Es sind die Güter, mit denen Gott den Herrn der Knechte und Mägde gesegnet hat (5. Mo 15,14), die der Herr ihnen aufladen soll. Ist das nicht ein Bild davon, dass wir „in Christus“ gesegnet sind? Gott hat jeden Segen auf Christus gelegt. „Alles, was der Vater hat, ist mein“ (Joh 16,15). Nur durch unsere Verbindung zu Christus kommen wir in den Genuss des Segens Gottes, des Vaters. Unser Herr hat durch sein vollkommenes Werk das ganze Herz Gottes geöffnet.

Ein treffliches Bild dieses „reichlichen Aufladens“ finden wir in der Königin von Scheba. Nicht nur den Bedürfnissen der Königin entsprach der König Salomo. Er gab ihr nicht nur, „was sie wünschte, was sie verlangte“. Er lud ihr darüber hinaus reichlich auf „nach der Freigebigkeit des Königs Salomo“ (1. Kön 10,13).

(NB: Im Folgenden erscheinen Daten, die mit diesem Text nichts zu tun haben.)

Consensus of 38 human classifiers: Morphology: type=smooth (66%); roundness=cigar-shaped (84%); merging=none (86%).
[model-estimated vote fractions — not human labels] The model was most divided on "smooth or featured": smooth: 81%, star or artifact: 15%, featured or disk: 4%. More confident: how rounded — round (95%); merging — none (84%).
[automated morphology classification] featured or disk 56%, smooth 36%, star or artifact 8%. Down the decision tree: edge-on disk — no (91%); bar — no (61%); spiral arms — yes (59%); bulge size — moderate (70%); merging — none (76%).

So gehen auch unsere Segnungen weit über das hinaus, was wir bedurften. Sie haben ihren Ursprung in der Freigebigkeit Gottes, in der Herrlichkeit seiner Gnade.

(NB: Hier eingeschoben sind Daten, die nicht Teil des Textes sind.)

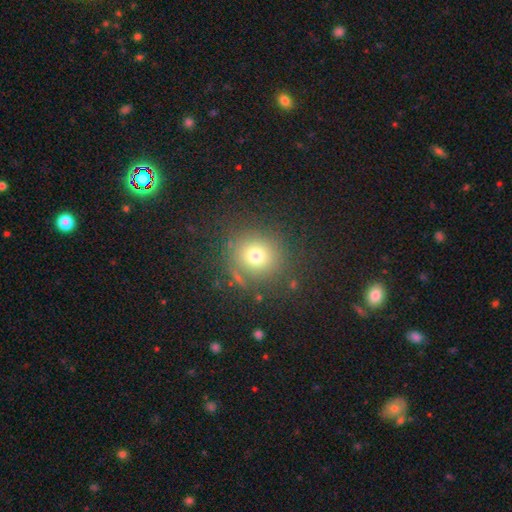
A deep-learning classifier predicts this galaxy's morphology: type=smooth (72%); roundness=round (85%); merging=none (82%).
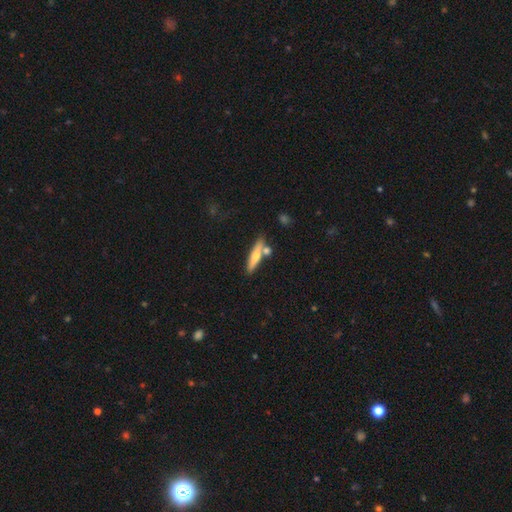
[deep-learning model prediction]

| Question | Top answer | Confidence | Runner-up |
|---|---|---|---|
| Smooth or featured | smooth | 56% | featured or disk (38%) |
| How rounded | cigar-shaped | 82% | in between (15%) |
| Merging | none | 68% | merger (17%) |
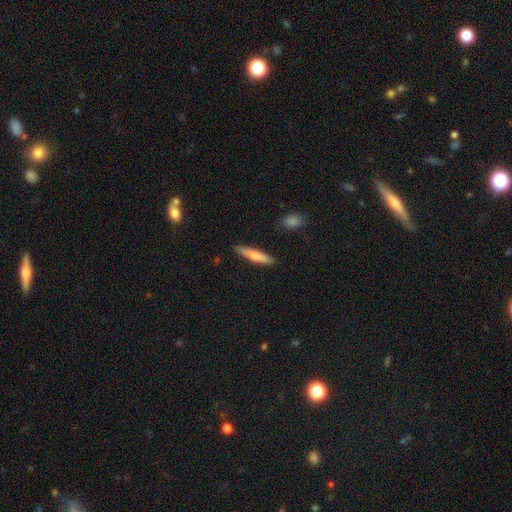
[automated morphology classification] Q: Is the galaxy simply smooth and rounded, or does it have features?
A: smooth — 75%.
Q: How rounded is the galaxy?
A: cigar-shaped — 86%.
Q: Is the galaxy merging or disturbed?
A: none — 87%.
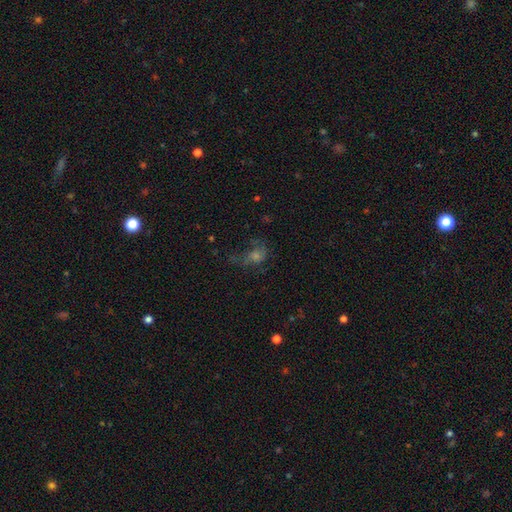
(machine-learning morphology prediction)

Kann bei einer so gnädigen Behandlung der Knechte und Mägde durch ihren Herrn nicht die einzige Antwort sein: „Ich will nicht von dir weggehen“? Muss eine solche Befreiung, verbunden mit solchem Überfluss an Segen, nicht auch bei uns die ganze Liebe und Hingabe unseres Herzens hervorbringen? Wir wollen unserem Herrn in freiwilliger Hingabe dienen, wollen Ihm sagen: „Ich will nicht von dir weggehen“, weil uns wohl bei Ihm ist.

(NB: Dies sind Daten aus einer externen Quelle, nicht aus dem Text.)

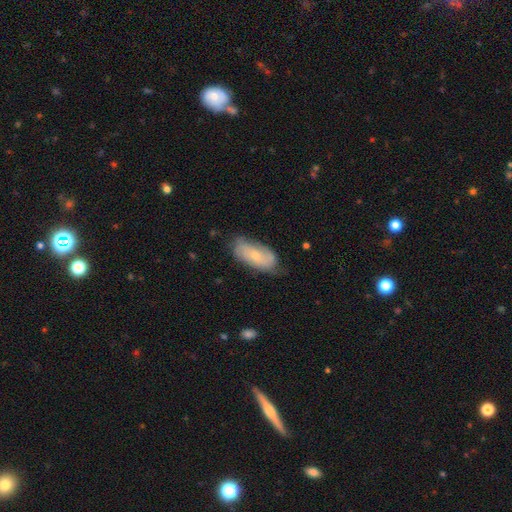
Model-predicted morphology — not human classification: A smooth galaxy with no disk features (49%). Merging: none (64%).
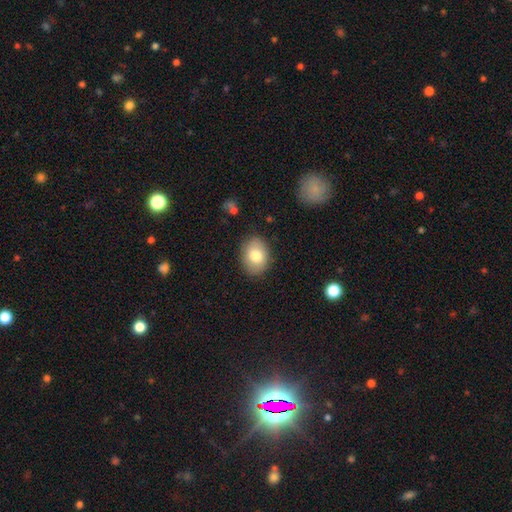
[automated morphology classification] Smooth or featured: smooth — 79% (featured or disk — 13%)
How rounded: in between — 66% (round — 33%)
Merging: none — 85% (minor disturbance — 11%)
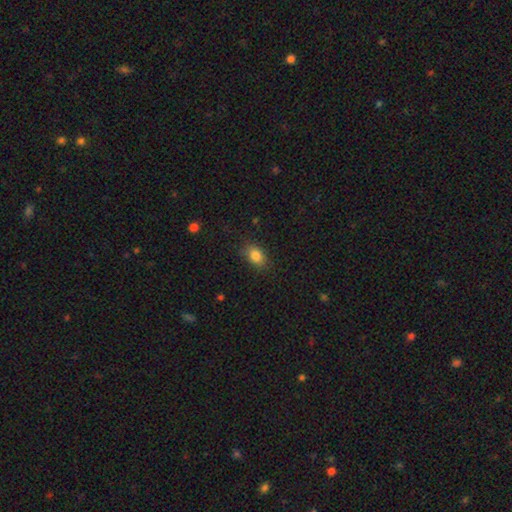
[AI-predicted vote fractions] smooth 83%, star or artifact 10%, featured or disk 7%. Down the decision tree: how rounded — in between (81%); merging — none (81%).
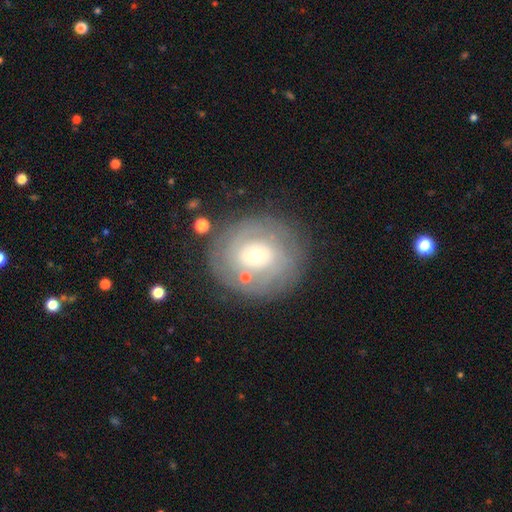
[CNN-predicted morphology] Smooth or featured? featured or disk (62%)
Edge-on disk? no (97%)
Bar? no (80%)
Spiral arms? yes (60%)
Bulge size? small (59%)
Merging? none (77%)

Als David nach dem Tod Absaloms nach Jerusalem zurückkehrte, da kam ihm Mephiboseth entgegen (vgl. 2. Sam 19,25–31). Seine ungepflegte äußere Erscheinung zeigte, wie wenig er sich dem bösen Treiben seiner Umgebung angepasst und wie sehr er die Rückkehr Davids herbeigesehnt hatte. Mochte Ziba verleumderisch gesagt haben, was er wollte, Mephiboseth ließ keinen Zweifel daran aufkommen, dass er mit ganzer Hingabe an David hing. Und der Grund für diese Hingabe war, dass David ihm, dem „Mann des Todes“ nicht nur das Leben geschenkt, sondern ihm reichlich aufgeladen hatte, indem er ihm wie einem der Königssöhne einen beständigen Platz der Gemeinschaft an seinem Tisch, in seiner unmittelbaren Nähe, zugesichert hatte.

Hingabe aus Liebe – das verbindet 2. Mose 21 und 5. Mose 15. Es war Liebe, die unseren Meister bewog, nicht frei auszugehen, sondern bis zum Tod gehorsam zu sein. Und es ist Liebe, angefacht und genährt von seiner Gnade und Liebe, die uns motivieren wird, für immer bei unserem Herrn zu bleiben und Ihm auf ewig zu dienen.

Und während das Durchbohrtwerden in 2. Mose 21 auf seine bitteren Kreuzesleiden hinweist, spricht das Durchbohrtwerden in 5. Mose 15 davon, dass wir fortan nur noch auf Ihn hören und Ihm allein und für immer dienen wollen.


Fußnoten:

  1. C.H. Mackintosh, Notes on the Pentateuch.